- _WORK REQUIRED_
In the records below, repeat word for word only the lines starting at the one that contains "Clasamentul primarilor" and ending at the one that contains "Характеристики, цвета и", pictures excluded.

- _AVAILABLE RECORDS_
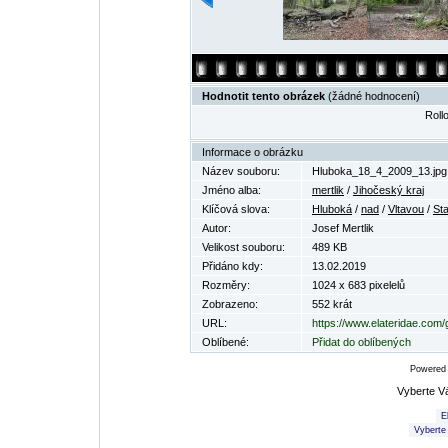
Hodnotit tento obrázek
(žádné hodnocení)
Rollo
Informace o obrázku
Název souboru:
Hluboka_18_4_2009_13.jpg
Jméno alba:
mertlik
/
Jihočeský kraj
Klíčová slova:
Hluboká
/
nad
/
Vltavou
/
St
Autor:
Josef Mertlik
Velikost souboru:
489 KB
Přidáno kdy:
13.02.2019
Rozměry:
1024 x 683 pixelelů
Zobrazeno:
552 krát
URL:
https://www.elateridae.com
Oblíbené:
Přidat do oblíbených
Powered
Vyberte V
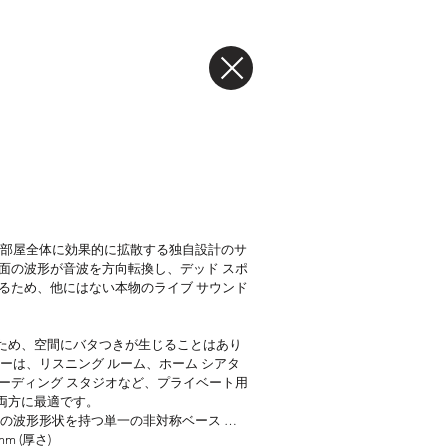
ギーを部屋全体に効果的に拡散する独自設計のサ
面の波形が音波を方向転換し、デッド スポ
るため、他にはない本物のライブ サウンド
ため、空間にバタつきが生じることはあり
ーザーは、リスニング ルーム、ホーム シアタ
ーディング スタジオなど、プライベート用
方に最適です。

低音域の波形形状を持つ単一の非対称ベース モ
ーの均一性設計により、高周波数から低周
mm (厚さ)
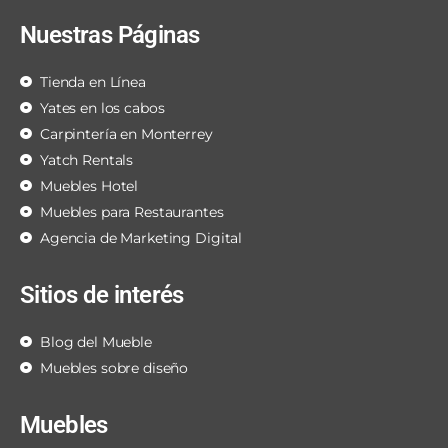
Nuestras Páginas
Tienda en Línea
Yates en los cabos
Carpintería en Monterrey
Yatch Rentals
Muebles Hotel
Muebles para Restaurantes
Agencia de Marketing Digital
Sitios de interés
Blog del Mueble
Muebles sobre diseño
Muebles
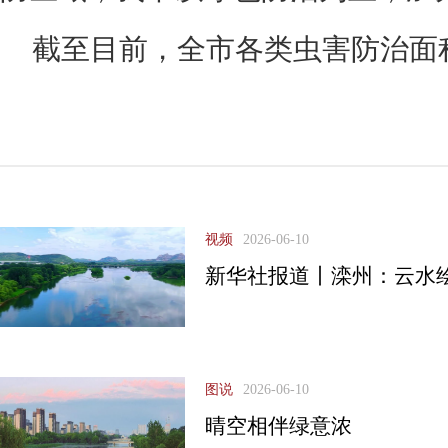
截至目前，全市各类虫害防治面积
视频
2026-06-10
新华社报道丨滦州：云水绘
图说
2026-06-10
晴空相伴绿意浓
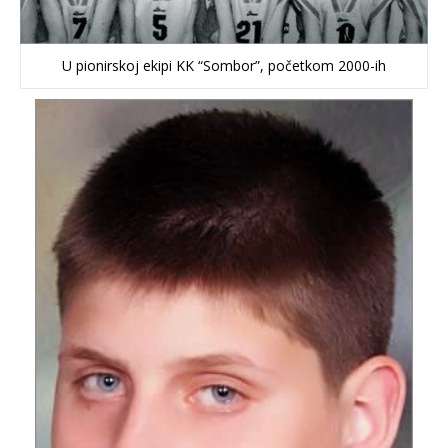
U pionirskoj ekipi KK “Sombor”, početkom 2000-ih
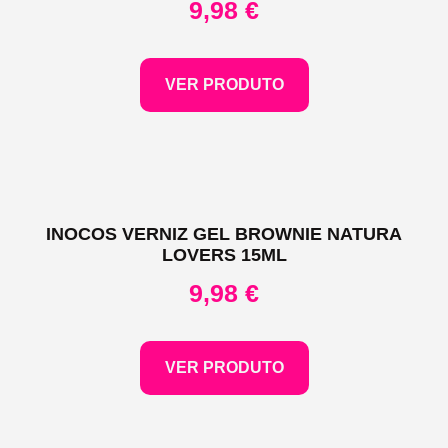
9,98
€
VER PRODUTO
INOCOS VERNIZ GEL BROWNIE NATURA
LOVERS 15ML
9,98
€
VER PRODUTO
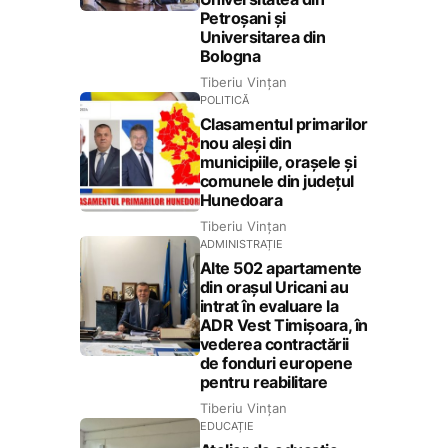
Petroșani și
Universitarea din
Bologna
Tiberiu Vințan
POLITICĂ
Clasamentul primarilor
nou aleși din
municipiile, orașele și
comunele din județul
Hunedoara
Tiberiu Vințan
ADMINISTRAȚIE
Alte 502 apartamente
din orașul Uricani au
intrat în evaluare la
ADR Vest Timișoara, în
vederea contractării
de fonduri europene
pentru reabilitare
Tiberiu Vințan
EDUCAȚIE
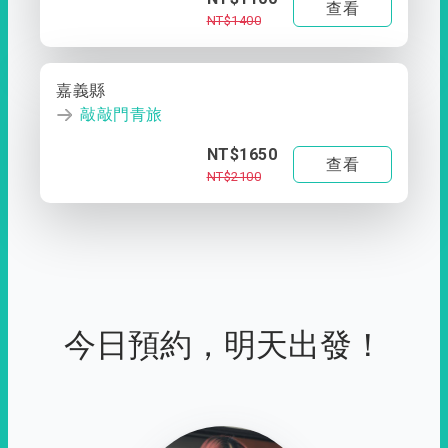
查看
NT$1400
嘉義縣
敲敲門青旅
NT$1650
查看
NT$2100
今日預約，明天出發！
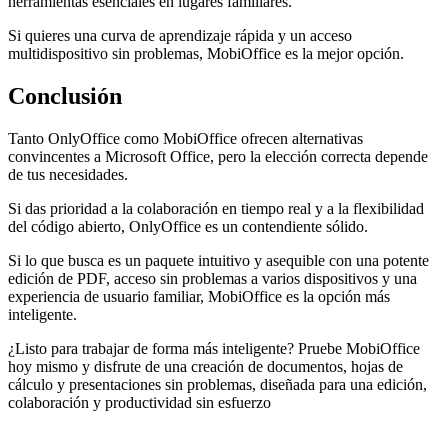
herramientas esenciales en lugares familiares.
Si quieres una curva de aprendizaje rápida y un acceso
multidispositivo sin problemas, MobiOffice es la mejor opción.
Conclusión
Tanto OnlyOffice como MobiOffice ofrecen alternativas
convincentes a Microsoft Office, pero la elección correcta depende
de tus necesidades.
Si das prioridad a la colaboración en tiempo real y a la flexibilidad
del código abierto, OnlyOffice es un contendiente sólido.
Si lo que busca es un paquete intuitivo y asequible con una potente
edición de PDF, acceso sin problemas a varios dispositivos y una
experiencia de usuario familiar, MobiOffice es la opción más
inteligente.
¿Listo para trabajar de forma más inteligente? Pruebe MobiOffice
hoy mismo y disfrute de una creación de documentos, hojas de
cálculo y presentaciones sin problemas, diseñada para una edición,
colaboración y productividad sin esfuerzo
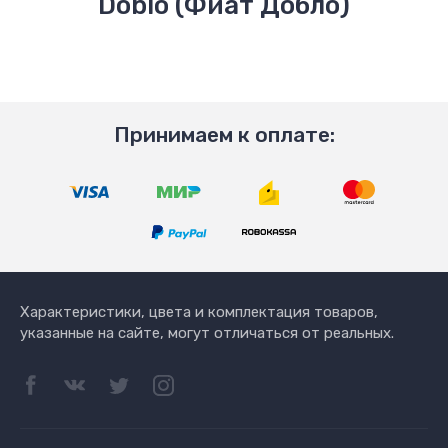
Doblo (Фиат Добло)
Принимаем к оплате:
Характеристики, цвета и комплектация товаров,
указанные на сайте, могут отличаться от реальных.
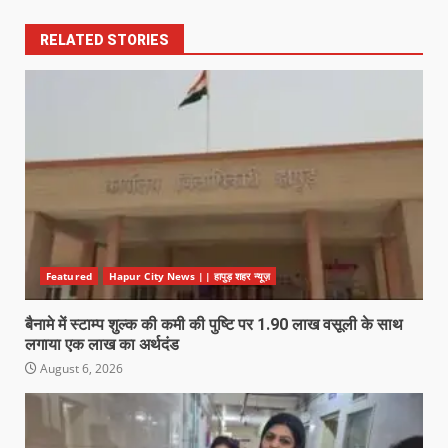
RELATED STORIES
Featured
Hapur City News || हापुड़ शहर न्यूज़
बैनामे में स्टाम्प शुल्क की कमी की पुष्टि पर 1.90 लाख वसूली के साथ
लगाया एक लाख का अर्थदंड
August 6, 2026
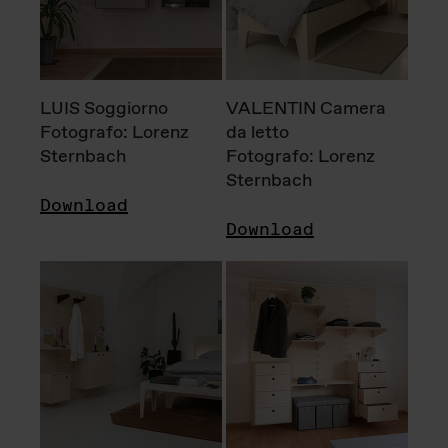
LUIS Soggiorno
VALENTIN Camera
Fotografo: Lorenz
da letto
Sternbach
Fotografo: Lorenz
Sternbach
Download
Download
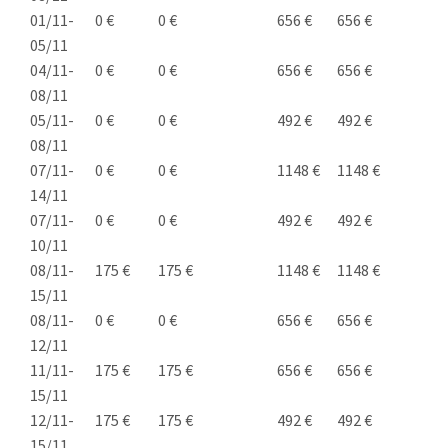
01/11-
0 €
0 €
656 €
656 €
05/11
04/11-
0 €
0 €
656 €
656 €
08/11
05/11-
0 €
0 €
492 €
492 €
08/11
07/11-
0 €
0 €
1148 €
1148 €
14/11
07/11-
0 €
0 €
492 €
492 €
10/11
08/11-
175 €
175 €
1148 €
1148 €
15/11
08/11-
0 €
0 €
656 €
656 €
12/11
11/11-
175 €
175 €
656 €
656 €
15/11
12/11-
175 €
175 €
492 €
492 €
15/11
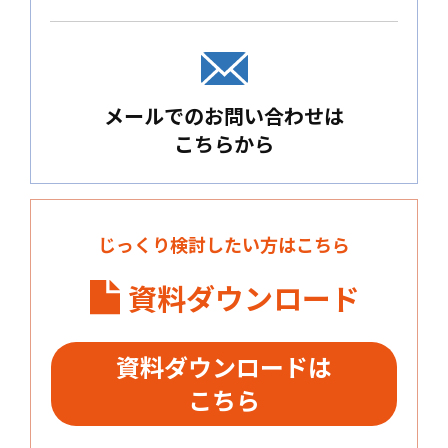
メールでのお問い合わせは
こちらから
じっくり検討したい方はこちら
資料ダウンロード
資料ダウンロードは
こちら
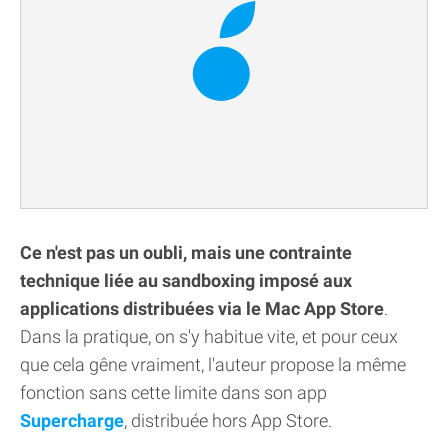
Ce n'est pas un oubli, mais une contrainte
technique liée au sandboxing imposé aux
applications distribuées via le Mac App Store
.
Dans la pratique, on s'y habitue vite, et pour ceux
que cela gêne vraiment, l'auteur propose la même
fonction sans cette limite dans son app
Supercharge
, distribuée hors App Store.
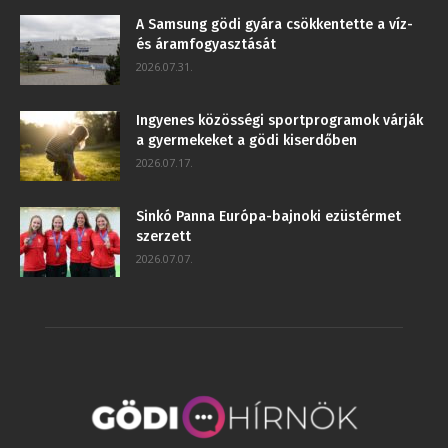
A Samsung gödi gyára csökkentette a víz-
és áramfogyasztását
2026.07.31.
Ingyenes közösségi sportprogramok várják
a gyermekeket a gödi kiserdőben
2026.07.17.
Sinkó Panna Európa-bajnoki ezüstérmet
szerzett
2026.07.07.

- _RESULT FOR THIS TASK_
Clasamentul primarilor
nou aleși din
municipiile, orașele și
comunele din județul
Hunedoara
Tiberiu Vințan
ADMINISTRAȚIE
Alte 502 apartamente
din orașul Uricani au
intrat în evaluare la
ADR Vest Timișoara, în
vederea contractării
de fonduri europene
pentru reabilitare
Tiberiu Vințan
EDUCAȚIE
查看
NT$1400
嘉義縣
敲敲門青旅
NT$1650
查看
NT$2100
今日預約，明天出發！
herramientas esenciales en lugares familiares.
Si quieres una curva de aprendizaje rápida y un acceso
multidispositivo sin problemas, MobiOffice es la mejor opción.
Conclusión
Tanto OnlyOffice como MobiOffice ofrecen alternativas
convincentes a Microsoft Office, pero la elección correcta depende
de tus necesidades.
Si das prioridad a la colaboración en tiempo real y a la flexibilidad
del código abierto, OnlyOffice es un contendiente sólido.
Si lo que busca es un paquete intuitivo y asequible con una potente
edición de PDF, acceso sin problemas a varios dispositivos y una
experiencia de usuario familiar, MobiOffice es la opción más
inteligente.
¿Listo para trabajar de forma más inteligente? Pruebe MobiOffice
hoy mismo y disfrute de una creación de documentos, hojas de
cálculo y presentaciones sin problemas, diseñada para una edición,
colaboración y productividad sin esfuerzo
Doblo (Фиат Добло)
Принимаем к оплате:
Характеристики, цвета и комплектация товаров,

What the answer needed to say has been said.